Roasted Pork Tenderloin


1/4 cup salt

1/4 cup brown sugar

4 cups water

1 sprig fresh rosemary (coarsely cut)

1 sprig fresh thyme (coarsely cut)

1 teaspoon dry sage

1 teaspoon black pepper

Use a large container, melt salt and sugar with 1 cup of warm water.  Add 3 cups of water and spices.  Let the water cool for 30 minutes before putting the tenderloin in.  Keep the tenderloin in the brine in the fridge for 1 to 2 hours. Brining the pork before roasting guarantees the pork is tender.  However, brining is not necessary for this cut.  Just add salt to the rub if you decide not to brine the pork.

Discard the brine, rinse and pat dry the tenderloin.

Preheat oven at 400 F and prepare the rub.


Rub Mixture:

1 tablespoon finely chopped garlic

2 tablespoon finely chopped rosemary

1 tablespoon finely chopped thyme

1 tablespoon olive oil

Rub the mixture all over the tenderloin on the foil lined baking pan.

Roast until thermometer inserted into center of pork registers 155°F., about 25 minutes.

Remove from oven; let stand 10 minutes.

The meat that I used was very lean and there wasn’t much dripping to make a gravy with.  I soaked some porcini mushroom and made a gravy from scratch based on an epicurious recipe minus the butter. (http://www.epicurious.com/recipes/food/views/Porcini-Mushroom-Sauce-102883)

Because the pork was brined before it was roasted, it was juicy and tender without the gravy.


I served the roast meat with vegetable quinoa and it was a smashing success according to Peter. But I thought the mushroom risotto would probably be a better match.

The house was redolent of rosemary and garlic when Audrey came home.  She instantly decided to have a “free day” from her vegetarianism when she saw the succulent pork.  I was very pleased.  Audrey had become a vegetarian since late July after seeing the film “Food Inc,” which grossed her out about meat, but she wasn’t good at ingesting other forms of protein.  I was constantly worried about her not having enough building material for growth. The 1st time she decided to have a “Meat Sunday” was also because of an irresistible pork dish.  

Angela in pool

Angela was 5 when she decided to stop eating meat and become a vegetarian.

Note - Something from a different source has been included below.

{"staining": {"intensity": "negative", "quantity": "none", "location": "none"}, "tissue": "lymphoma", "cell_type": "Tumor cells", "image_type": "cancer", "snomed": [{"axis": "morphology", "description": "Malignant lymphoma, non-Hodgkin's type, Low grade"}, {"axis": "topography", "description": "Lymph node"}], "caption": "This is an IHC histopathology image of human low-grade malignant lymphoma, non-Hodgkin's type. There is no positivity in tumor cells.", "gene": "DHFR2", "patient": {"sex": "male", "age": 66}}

When Angela became a vegetarian eleven years ago, I tried to force her to eat chicken.  She would gag and cry and sometimes throw up.  I quickly realized that my effort was futile and my worry was unfounded.  Angela would research and study the nutritional value of every food item and made sure that she had enough nutrients. 

Buddhist friends in China told me that Angela had been close to Buddha in her previous life.  Angela laughed and said that was nonsense; she would have no qualms about killing the animals, she just hated the taste of their meat.  But my Buddhist friends insisted that this distaste for meat was precisely the sign of her closeness to Buddha.  They said, “One day you will see.”  I don’t see.


Vegetable Quinoa Ingredients:

1 cup quinoa

2 cups organic chicken broth (or water)

Cook the quinoa in a rice cooker. 

Dice and sauté the vegetables before mixing with the cooked quinoa.  I used the same way to prepare the vegetables as I did in my vegetable tarts.  Sprinkle with pine nuts or other crushed nuts.